Welcome to the Rice [http://icampus.mit.edu/projects/iGem.shtml International Genetically Engineered Machine (iGEM)] Team Wiki. We are participating in the iGEM Competition for the first time so we are in the process of building our team. Currently, we are developing a 'quorumtaxis' system, which integrates the quorum-sensing and chemotaxis systems. Bacteria engineered with this quorumtaxis system will be able to move towards high concentrations of quorum pheromone. The Rice iGEM Team is divided into three groups: Experimental, Theory, and Modeling. Explore our website or contact us, as we will be constantly updating with the latest developments in the project.


Undergraduate Students

Chris Conner - Junior, Biochemistry and Computational & Applied Mathematics
Dario Prieto - Junior, Chemical & Biomolecular Engineering
Miinkay Yu - Junior, Chemical & Biomolecular Engineering
Tina Chen - Senior, Kinesiology
Thomas Segall-Shapiro - Freshman
Teresa Monkkonen - Senior, Biochemistry
Mary Kay Thompson - Senior, Biochemistry
Shan Gao - Senior, Biochemistry
Jeremy Thompson - Senior, Biochemistry
Leah McKay - Senior, Biochemistry

Graduate Students

Bibhash Mukhopadhyay - Molecular & Cell Biology, Baylor College of Medicine
Christie Peebles - Bioengineering
Irene Martinez - Bioengineering
Jay Raol - Computational & Applied Mathematics
Peter Nguyen - Biochemistry & Cell Biology

Advisors

Beth Beason - Biochemistry & Cell Biology
George Bennett - Biochemistry & Cell Biology
Jonthan Silberg - Biochemistry & Cell Biology
Ka-Yiu San - Bioengineering
Ken Cox - Chemical & Biomolecular Engineering
Steve Cox - Computational & Applied Mathematics


PROJECT PROPOSAL

Quorumtaxis -- The integration of quorum-sensing and chemotaxis pathways, to produce an E. coli strain which is capable of detection and movement towards concentrations of the B. subtilis quorum phermone, ComX. Upon successful quorumtaxis towards the target, the E. coli will produce a signaling response (e.g., GFP production) or a kill response (e.g., the expression of gram-positive lethal proteins). A detailed proposal outline is provided in the link below.

Seek-and-Destroy E. coli

EXPERIMENTAL GROUP

Welcome! The Rice iGEM E-group is tasked with the construction of a wholly novel phenotype -- 'quorumtaxis'. More about the specifics of this project can be found in the 'Project Proposals' section of the Rice iGEM page. Currently, we have 6 undergraduate students working on this project, with two graduate students as advisors.

Project Breakdown

Experimental Work



MODELING GROUP

The mission of the modeling group is to help completely characterize "Quorumtaxis" for use as a biobrick. This means characterizing the transfer function, latency, etc. In our method, comX particles will act as an atractant that will effect the chemotaxtic pathway via the chimeric comP/MCP membrane protein. Therefore, in order to model this event, we will focu on modeling chemotaxis within bacteria. We have identified the following goals.

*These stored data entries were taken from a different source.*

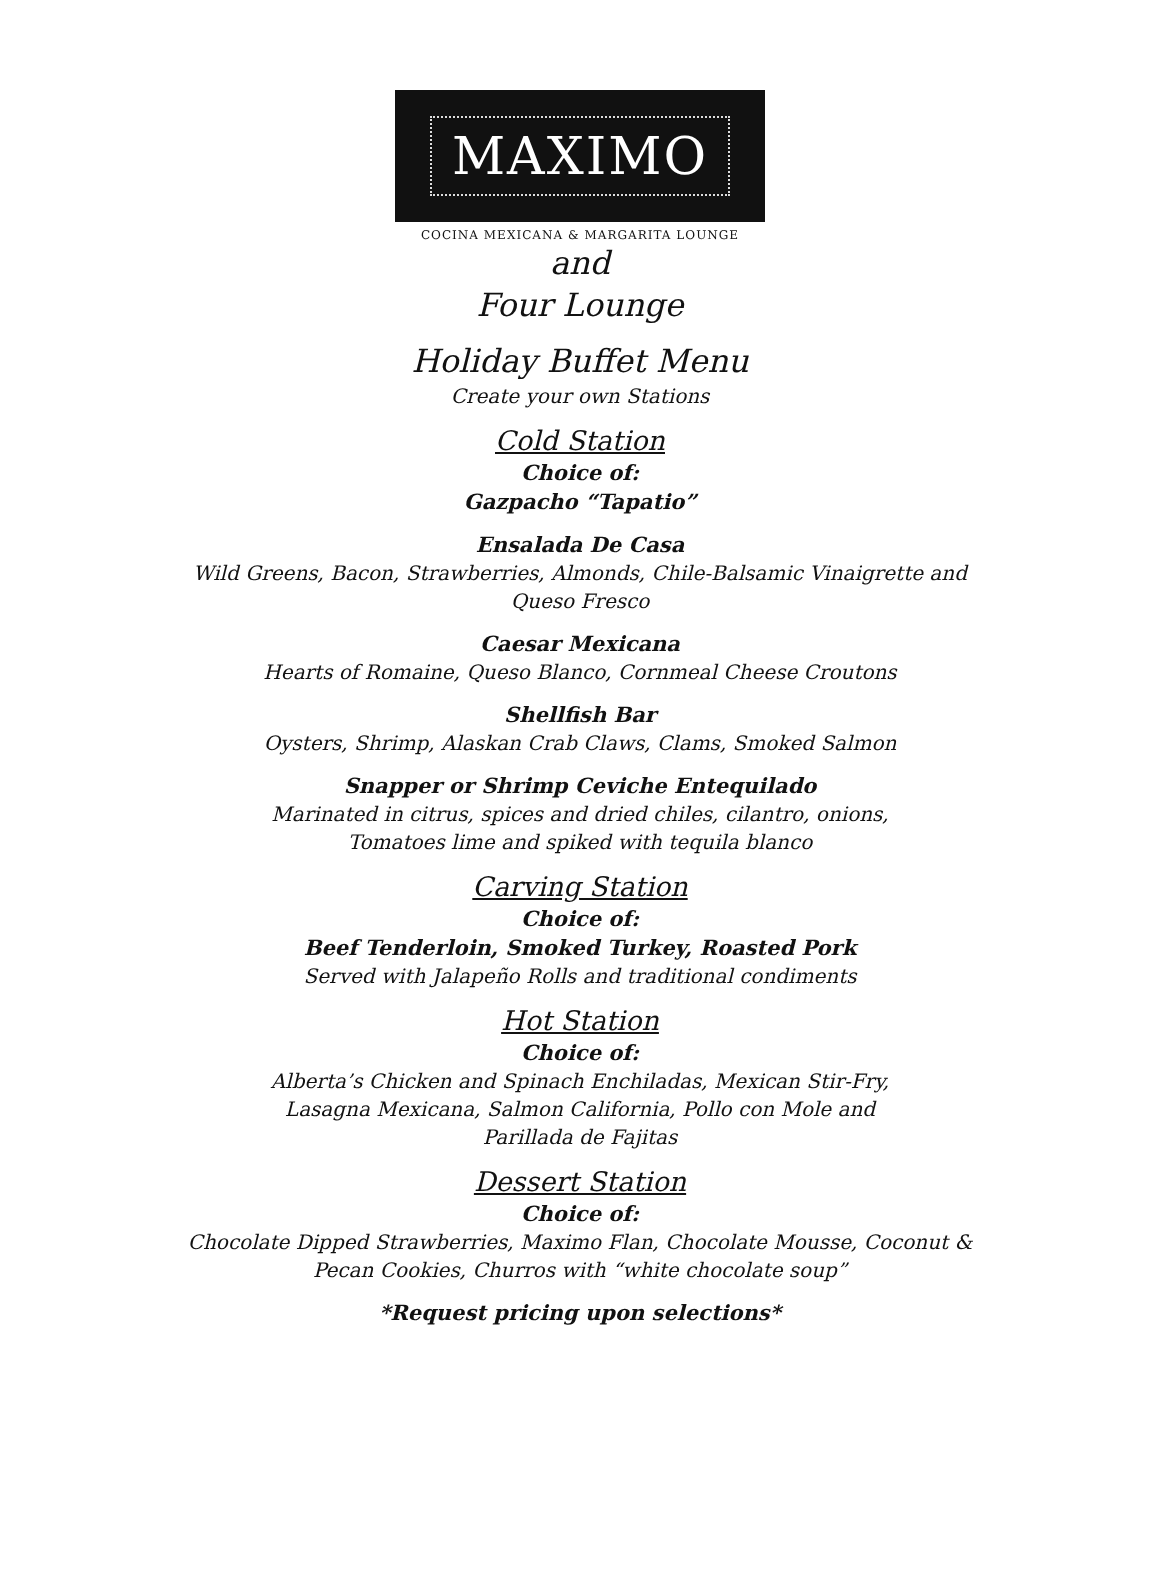MAXIMO
COCINA MEXICANA & MARGARITA LOUNGE
and
Four Lounge
Holiday Buffet Menu
Create your own Stations
Cold Station
Choice of:
Gazpacho “Tapatio”
Ensalada De Casa
Wild Greens, Bacon, Strawberries, Almonds, Chile-Balsamic Vinaigrette and
Queso Fresco
Caesar Mexicana
Hearts of Romaine, Queso Blanco, Cornmeal Cheese Croutons
Shellfish Bar
Oysters, Shrimp, Alaskan Crab Claws, Clams, Smoked Salmon
Snapper or Shrimp Ceviche Entequilado
Marinated in citrus, spices and dried chiles, cilantro, onions,
Tomatoes lime and spiked with tequila blanco
Carving Station
Choice of:
Beef Tenderloin, Smoked Turkey, Roasted Pork
Served with Jalapeño Rolls and traditional condiments
Hot Station
Choice of:
Alberta’s Chicken and Spinach Enchiladas, Mexican Stir-Fry,
Lasagna Mexicana, Salmon California, Pollo con Mole and
Parillada de Fajitas
Dessert Station
Choice of:
Chocolate Dipped Strawberries, Maximo Flan, Chocolate Mousse, Coconut &
Pecan Cookies, Churros with “white chocolate soup”
*Request pricing upon selections*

  1. Model the response of a single bacterium to stimulus
  2. Model the phenotypic response of a bacterial colony
  3. Understand the effect of a comP/MCP chimeric protein on the chemotaxtic pathway
  4. Develop a theoretical framework of integrating the kill response in a single bacterium
  5. Simulate the kill behavior for a bacterial colony

Chemotaxis in bacteria is mediated by periods of long runs with tumbling. When E. coli senses a stimulant, it will change the ratio of tumbling and long-runs in response. This behavior is mediated through the chemotaxis pathway. Meythl-accepting Chemotaxis Proteins (MCP) are membrane bound proteins which bind to ligands in the periplasm. This event sets off a chain reaction of phosphorylation and meythlation reactions which result in a change of the CheY-P to CheY concentration. In turn, the ratio of CheY-P and CheY control the long-run to tumble response of a bacteria. The phosphorylation pathway mediates a quick response to stimulus that results in a long-run being favored. However, a set of slower meythlation reactions then mediate an adaptive response to desensitize the bacteria in the absense of an increasing stimulus gradient. The two figures below expalain this idea in greater detail.

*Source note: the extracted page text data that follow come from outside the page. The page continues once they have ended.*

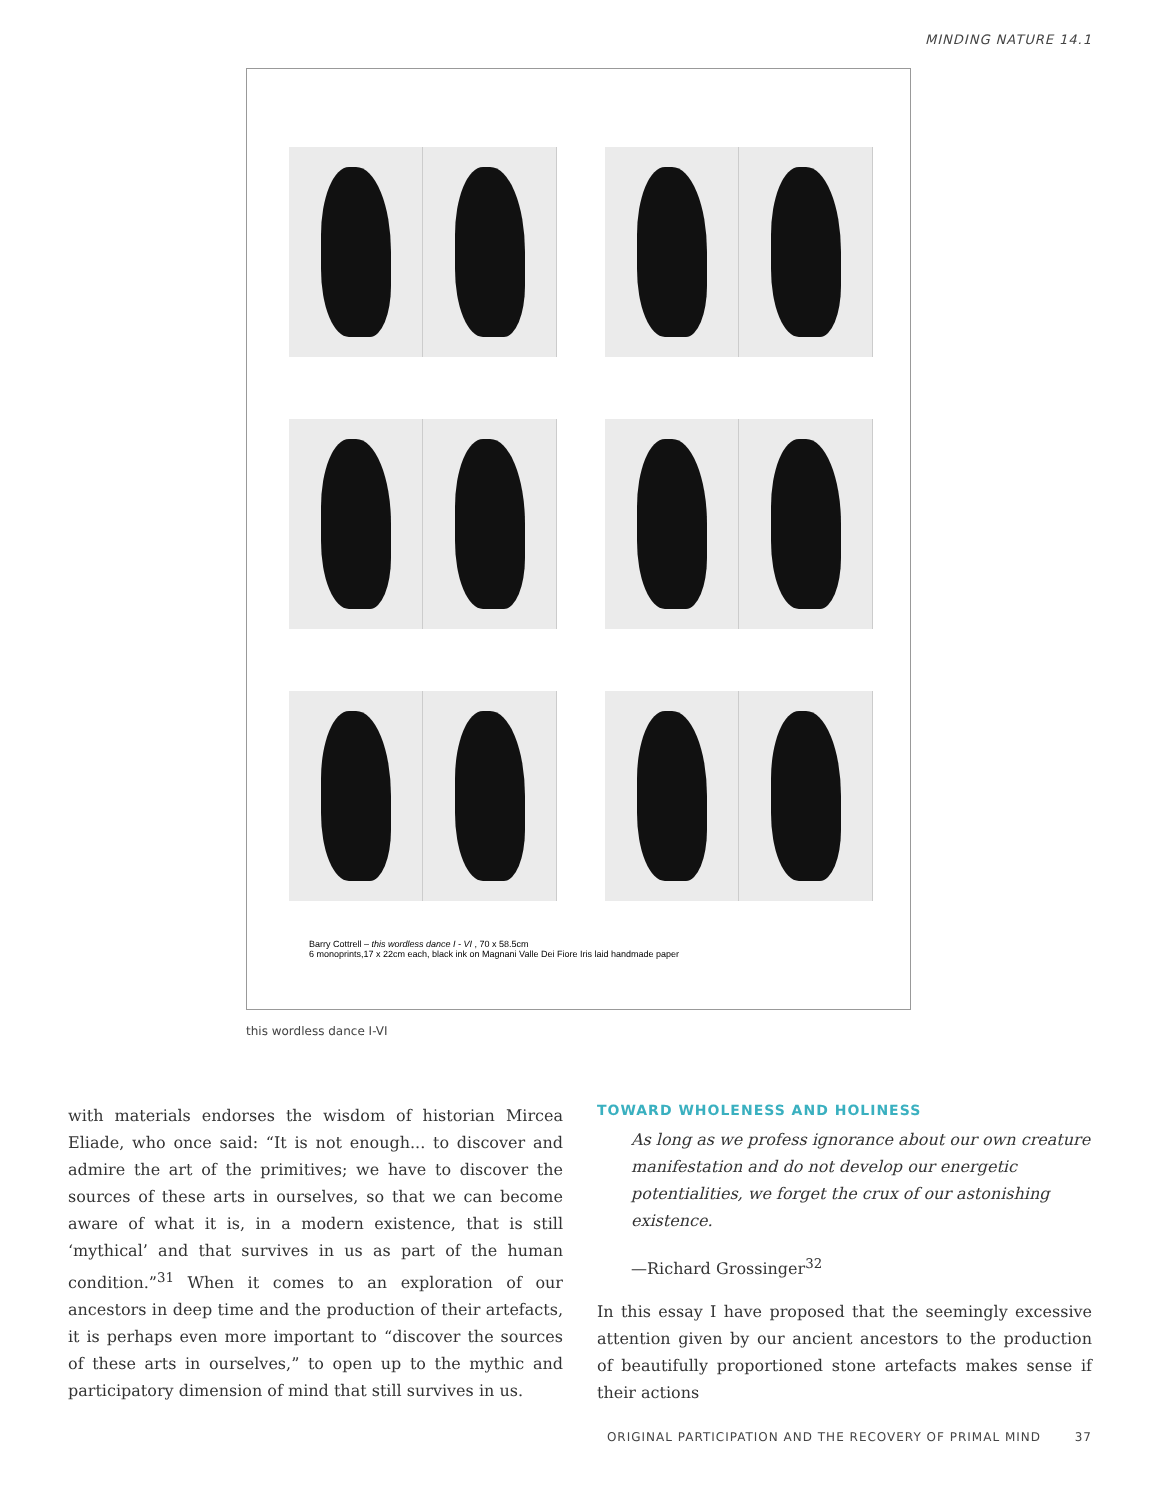MINDING NATURE 14.1
Barry Cottrell – this wordless dance I - VI , 70 x 58.5cm
6 monoprints,17 x 22cm each, black ink on Magnani Valle Dei Fiore Iris laid handmade paper
this wordless dance I-VI
with materials endorses the wisdom of historian Mircea Eliade, who once said: “It is not enough... to discover and admire the art of the primitives; we have to discover the sources of these arts in ourselves, so that we can become aware of what it is, in a modern existence, that is still ‘mythical’ and that survives in us as part of the human condition.”<sup>31</sup> When it comes to an exploration of our ancestors in deep time and the production of their artefacts, it is perhaps even more important to “discover the sources of these arts in ourselves,” to open up to the mythic and participatory dimension of mind that still survives in us.
TOWARD WHOLENESS AND HOLINESS
As long as we profess ignorance about our own creature manifestation and do not develop our energetic potentialities, we forget the crux of our astonishing existence.
—Richard Grossinger<sup>32</sup>
In this essay I have proposed that the seemingly excessive attention given by our ancient ancestors to the production of beautifully proportioned stone artefacts makes sense if their actions
ORIGINAL PARTICIPATION AND THE RECOVERY OF PRIMAL MIND 37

A phospho-relay mediates the fast response to a stimulus.


A methyl-relay mediates a slower adapation response to a stimulus.


In order to model this system, we have used Spiro and Barakai as a basis from which to build our model. Spiro's model tries to model 12 different states between the MCP-CheW-CheA-CheZ complex which mediates different kinetic repsonse on the other protein in the pathway. The following matlab code describes the differential equations. [http://www.caam.rice.edu/~raol/model2.m]


Synthetic Biology Journal Club (Summer 2006)

26 June

  • B. Beason gave a "tour" of the Registry and iGEM Teaching Resources and talked about the team wiki.
  • B. Mukhopadhyay described the 2005 iGEM projects from Univ. Toronto and UC Berkeley.

19 June

  • I. Martinez and C. Peebles described the 2005 iGEM projects from Davidson and ETH Zurich.
  • T. Chen and P. Nguyen described the 2005 iGEM projects from Harvard and Univ. Texas.

12 June

  • J. Raol and D. Prieto described the 2005 iGEM projects from Caltech and Cambridge.

5 June

  • K.-Y. San presented Programmable cells: Interfacing natural and engineered gene networks (Kobayashi, H. et al., PNAS 101: 8414-8419, 2004).
  • P. Nguyen presented Environmentally controlled invasion of cancer cells by engineered bacteria (Anderson, J. C. et al., J. Mol. Biol. 355: 619-627, 2006).

30 May

  • J. Silberg presented Directed evolution of a genetic circuit (Yokobayashi, Y. et al., PNAS 99: 16587-16591, 2002) and Programmed population control by cell-cell communication and regulated killing (You, L. et al., Nature 428: 868-871, 2004).
  • S. Cox presented Construction of a genetic toggle switch in Escherichia coli (Gardner, T. et al., Nature 403: 339-342, 2000).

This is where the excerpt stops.